◆ **Problem**
Search the records for the word "BAOBAB" and pick out every line that has it.

═══ Exercise data ═══

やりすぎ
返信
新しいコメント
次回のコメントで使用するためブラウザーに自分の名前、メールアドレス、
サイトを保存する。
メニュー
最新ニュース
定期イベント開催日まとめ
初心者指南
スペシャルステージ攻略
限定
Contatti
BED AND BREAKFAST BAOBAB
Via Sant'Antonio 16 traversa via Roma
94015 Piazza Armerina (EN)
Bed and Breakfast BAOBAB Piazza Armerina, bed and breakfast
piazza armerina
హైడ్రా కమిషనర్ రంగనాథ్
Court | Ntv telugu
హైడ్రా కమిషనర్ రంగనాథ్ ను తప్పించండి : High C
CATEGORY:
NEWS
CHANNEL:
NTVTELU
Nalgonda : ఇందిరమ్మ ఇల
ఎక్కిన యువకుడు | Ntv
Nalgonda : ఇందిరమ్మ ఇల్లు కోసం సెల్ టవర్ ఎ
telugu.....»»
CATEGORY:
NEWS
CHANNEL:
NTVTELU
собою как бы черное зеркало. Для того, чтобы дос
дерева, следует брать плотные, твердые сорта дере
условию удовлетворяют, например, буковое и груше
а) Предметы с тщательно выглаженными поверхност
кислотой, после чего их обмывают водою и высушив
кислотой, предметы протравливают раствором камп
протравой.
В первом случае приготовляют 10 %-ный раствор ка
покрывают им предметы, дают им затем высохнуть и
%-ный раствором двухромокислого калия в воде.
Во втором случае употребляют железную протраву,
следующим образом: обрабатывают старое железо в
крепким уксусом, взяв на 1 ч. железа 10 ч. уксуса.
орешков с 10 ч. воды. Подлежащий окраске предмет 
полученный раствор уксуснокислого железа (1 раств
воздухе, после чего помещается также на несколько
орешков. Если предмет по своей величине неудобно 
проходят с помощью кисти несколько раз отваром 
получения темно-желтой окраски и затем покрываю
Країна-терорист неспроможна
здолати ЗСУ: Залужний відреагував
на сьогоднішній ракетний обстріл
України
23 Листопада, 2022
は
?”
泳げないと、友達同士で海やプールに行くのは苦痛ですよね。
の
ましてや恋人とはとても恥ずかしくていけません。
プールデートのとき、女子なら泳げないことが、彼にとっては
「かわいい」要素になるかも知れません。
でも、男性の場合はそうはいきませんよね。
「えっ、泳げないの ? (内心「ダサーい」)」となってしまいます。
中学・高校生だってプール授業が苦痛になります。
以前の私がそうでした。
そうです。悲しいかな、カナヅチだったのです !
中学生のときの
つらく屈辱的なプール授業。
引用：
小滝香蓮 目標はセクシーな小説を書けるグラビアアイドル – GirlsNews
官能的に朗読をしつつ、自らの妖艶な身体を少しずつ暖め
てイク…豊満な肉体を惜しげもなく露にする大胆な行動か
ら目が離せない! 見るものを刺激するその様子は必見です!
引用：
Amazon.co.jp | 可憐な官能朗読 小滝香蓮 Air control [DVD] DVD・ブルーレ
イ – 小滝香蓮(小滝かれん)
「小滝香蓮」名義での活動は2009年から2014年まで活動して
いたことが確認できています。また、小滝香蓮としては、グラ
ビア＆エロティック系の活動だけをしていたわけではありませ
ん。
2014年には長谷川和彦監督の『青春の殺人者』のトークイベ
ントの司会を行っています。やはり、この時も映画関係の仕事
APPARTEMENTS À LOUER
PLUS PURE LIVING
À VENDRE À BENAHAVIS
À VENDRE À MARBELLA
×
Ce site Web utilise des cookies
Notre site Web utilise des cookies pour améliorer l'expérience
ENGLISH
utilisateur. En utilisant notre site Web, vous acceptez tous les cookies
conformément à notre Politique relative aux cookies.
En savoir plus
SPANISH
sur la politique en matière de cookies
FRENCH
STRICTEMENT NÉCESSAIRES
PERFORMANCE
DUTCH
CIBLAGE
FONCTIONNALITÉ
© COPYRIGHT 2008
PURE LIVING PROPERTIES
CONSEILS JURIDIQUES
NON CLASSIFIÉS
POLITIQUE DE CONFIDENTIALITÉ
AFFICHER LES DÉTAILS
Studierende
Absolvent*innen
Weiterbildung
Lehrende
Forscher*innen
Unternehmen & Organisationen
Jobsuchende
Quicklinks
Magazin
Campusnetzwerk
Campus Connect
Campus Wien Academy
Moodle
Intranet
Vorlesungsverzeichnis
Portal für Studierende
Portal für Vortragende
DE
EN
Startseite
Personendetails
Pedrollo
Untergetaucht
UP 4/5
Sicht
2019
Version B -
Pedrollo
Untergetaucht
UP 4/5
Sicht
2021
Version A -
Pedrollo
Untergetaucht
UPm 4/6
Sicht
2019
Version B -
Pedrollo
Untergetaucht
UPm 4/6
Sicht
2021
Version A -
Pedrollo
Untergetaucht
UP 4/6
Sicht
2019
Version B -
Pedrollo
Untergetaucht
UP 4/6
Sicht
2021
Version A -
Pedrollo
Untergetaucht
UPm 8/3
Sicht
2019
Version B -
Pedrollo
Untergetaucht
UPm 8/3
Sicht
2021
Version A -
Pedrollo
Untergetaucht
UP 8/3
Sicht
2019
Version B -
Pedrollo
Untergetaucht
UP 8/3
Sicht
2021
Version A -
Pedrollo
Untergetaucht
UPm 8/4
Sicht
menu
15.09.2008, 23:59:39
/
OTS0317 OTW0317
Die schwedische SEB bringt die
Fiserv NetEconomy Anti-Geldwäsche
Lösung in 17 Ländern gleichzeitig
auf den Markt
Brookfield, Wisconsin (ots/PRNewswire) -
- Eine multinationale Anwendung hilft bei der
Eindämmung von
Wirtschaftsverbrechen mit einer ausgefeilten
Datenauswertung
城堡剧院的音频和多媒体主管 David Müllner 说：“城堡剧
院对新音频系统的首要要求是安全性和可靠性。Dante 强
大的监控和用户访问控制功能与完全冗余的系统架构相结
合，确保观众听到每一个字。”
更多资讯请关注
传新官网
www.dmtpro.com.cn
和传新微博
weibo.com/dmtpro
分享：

═══

◆ **Answer to this problem**
BED AND BREAKFAST BAOBAB
Bed and Breakfast BAOBAB Piazza Armerina, bed and breakfast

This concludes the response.